2. Readjustment of the reimbursement formula to take into account the known actual inflation figures for 1973 rather than the AHS gross underestimate based on a three-year weighted average which, Alice-in-Wonderland-like, unrealistically ignored the limited value of figures of past years at a time of rampant inflation. While, subsequently, the commissioner capitulated on the inflation figures for wages, conforming them to actual inflation rates, he did not do so for *872nonwage items.
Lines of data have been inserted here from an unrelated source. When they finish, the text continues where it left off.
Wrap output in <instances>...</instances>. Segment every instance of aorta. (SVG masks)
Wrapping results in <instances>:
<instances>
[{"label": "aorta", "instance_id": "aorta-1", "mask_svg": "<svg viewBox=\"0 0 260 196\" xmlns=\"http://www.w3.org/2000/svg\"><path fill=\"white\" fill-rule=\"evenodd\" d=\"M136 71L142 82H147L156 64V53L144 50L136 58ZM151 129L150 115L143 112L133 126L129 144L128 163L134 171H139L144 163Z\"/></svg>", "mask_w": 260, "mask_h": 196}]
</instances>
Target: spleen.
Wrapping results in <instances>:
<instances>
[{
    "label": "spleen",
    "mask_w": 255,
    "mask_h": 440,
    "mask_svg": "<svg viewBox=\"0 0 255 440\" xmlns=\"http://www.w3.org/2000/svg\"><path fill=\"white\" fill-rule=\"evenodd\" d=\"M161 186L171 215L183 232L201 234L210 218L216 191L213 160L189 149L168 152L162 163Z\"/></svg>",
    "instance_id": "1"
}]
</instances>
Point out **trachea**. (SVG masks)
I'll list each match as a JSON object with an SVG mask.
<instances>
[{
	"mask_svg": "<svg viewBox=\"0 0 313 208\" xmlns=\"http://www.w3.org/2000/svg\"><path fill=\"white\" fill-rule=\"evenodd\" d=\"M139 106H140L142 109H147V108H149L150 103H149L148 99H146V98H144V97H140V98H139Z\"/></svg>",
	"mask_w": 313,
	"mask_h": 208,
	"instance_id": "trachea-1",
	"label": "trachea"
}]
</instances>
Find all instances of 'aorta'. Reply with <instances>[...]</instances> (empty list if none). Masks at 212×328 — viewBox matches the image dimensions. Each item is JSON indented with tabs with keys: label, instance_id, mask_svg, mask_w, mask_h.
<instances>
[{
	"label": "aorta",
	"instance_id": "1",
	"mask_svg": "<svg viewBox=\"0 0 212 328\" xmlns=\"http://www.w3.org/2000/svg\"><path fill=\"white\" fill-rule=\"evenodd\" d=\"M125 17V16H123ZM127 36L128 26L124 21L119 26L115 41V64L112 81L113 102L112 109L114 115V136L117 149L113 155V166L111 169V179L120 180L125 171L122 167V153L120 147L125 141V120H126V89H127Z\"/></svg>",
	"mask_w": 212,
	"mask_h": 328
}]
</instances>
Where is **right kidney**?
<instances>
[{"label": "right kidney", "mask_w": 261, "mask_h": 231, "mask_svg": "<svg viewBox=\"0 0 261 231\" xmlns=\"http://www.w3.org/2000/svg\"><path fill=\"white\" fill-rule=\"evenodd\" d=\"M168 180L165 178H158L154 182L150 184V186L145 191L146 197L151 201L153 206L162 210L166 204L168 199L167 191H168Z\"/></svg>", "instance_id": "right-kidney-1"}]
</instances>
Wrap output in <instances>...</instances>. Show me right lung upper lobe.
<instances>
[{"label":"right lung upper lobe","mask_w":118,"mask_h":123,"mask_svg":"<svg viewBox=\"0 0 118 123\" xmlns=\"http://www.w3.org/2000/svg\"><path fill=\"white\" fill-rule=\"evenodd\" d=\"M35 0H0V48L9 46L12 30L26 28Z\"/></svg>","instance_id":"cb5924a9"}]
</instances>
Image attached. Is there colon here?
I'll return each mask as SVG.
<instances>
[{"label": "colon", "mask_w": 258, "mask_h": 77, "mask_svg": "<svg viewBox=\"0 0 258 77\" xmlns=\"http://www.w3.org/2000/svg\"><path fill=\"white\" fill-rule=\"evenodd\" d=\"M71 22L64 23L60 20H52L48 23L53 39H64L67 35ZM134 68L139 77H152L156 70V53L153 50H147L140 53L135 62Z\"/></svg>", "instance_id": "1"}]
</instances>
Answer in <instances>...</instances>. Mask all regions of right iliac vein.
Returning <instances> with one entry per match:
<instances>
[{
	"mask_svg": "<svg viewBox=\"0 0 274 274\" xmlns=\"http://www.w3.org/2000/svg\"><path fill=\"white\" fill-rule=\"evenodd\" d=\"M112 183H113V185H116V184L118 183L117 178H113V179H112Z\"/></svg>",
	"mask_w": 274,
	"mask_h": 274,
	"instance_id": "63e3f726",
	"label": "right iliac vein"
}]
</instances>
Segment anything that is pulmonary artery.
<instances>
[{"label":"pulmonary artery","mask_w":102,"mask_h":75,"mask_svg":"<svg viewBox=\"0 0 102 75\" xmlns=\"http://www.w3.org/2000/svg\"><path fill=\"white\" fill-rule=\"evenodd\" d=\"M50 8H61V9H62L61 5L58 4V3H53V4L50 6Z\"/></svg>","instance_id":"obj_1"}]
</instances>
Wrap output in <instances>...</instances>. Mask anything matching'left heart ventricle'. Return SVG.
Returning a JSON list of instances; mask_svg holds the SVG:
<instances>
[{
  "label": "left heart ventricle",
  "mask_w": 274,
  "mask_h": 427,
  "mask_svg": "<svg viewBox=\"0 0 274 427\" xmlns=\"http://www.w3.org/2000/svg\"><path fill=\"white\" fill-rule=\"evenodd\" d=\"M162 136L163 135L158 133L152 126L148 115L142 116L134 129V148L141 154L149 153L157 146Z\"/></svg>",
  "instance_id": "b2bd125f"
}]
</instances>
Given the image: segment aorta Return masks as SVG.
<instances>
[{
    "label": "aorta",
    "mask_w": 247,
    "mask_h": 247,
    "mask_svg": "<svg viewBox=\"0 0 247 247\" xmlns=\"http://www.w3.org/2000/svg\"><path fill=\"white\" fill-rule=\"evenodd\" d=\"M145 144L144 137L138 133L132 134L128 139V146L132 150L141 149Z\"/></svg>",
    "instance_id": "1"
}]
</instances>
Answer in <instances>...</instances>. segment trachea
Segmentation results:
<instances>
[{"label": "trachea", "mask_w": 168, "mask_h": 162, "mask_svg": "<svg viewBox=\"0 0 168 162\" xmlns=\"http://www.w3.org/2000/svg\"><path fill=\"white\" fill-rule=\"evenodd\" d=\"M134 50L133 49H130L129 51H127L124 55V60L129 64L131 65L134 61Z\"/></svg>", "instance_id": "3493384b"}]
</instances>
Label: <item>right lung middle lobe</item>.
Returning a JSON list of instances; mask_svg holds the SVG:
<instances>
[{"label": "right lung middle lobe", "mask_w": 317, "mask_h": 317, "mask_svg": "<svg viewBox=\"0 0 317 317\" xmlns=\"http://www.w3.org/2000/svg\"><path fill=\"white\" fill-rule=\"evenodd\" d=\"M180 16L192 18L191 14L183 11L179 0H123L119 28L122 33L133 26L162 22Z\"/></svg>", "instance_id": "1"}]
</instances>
In my view, it cannot be said that an arbitrary underestimate of the ravages of inflation is related to the "efficient” cost of medical services.

I believe it should be added that these items are particularly oppressive in view of the fact that, as I read it, today’s affirmance sanctions an overall formula for rate-fixing which arrives at its conclusions by substituting for the statute’s intended salutary exaction of savings through efficiency a blunderbuss approach which it is difficult to say is invulnerable to petitioners’ charge that it is arbitrary and confiscatory and thereby imperils the quality of the health care available to our citizens.

Chief Judge Breitel and Judges Jasen, Gabrielli, Jones and Cooke concur; Judge Fuchsberg dissents in part and votes to modify in a separate opinion; Judge Wachtler taking no part.

In the first above-entitled proceeding: Judgment affirmed, with costs, in a memorandum.

In the second and third above-entitled proceedings: Order affirmed, with costs, in a memorandum.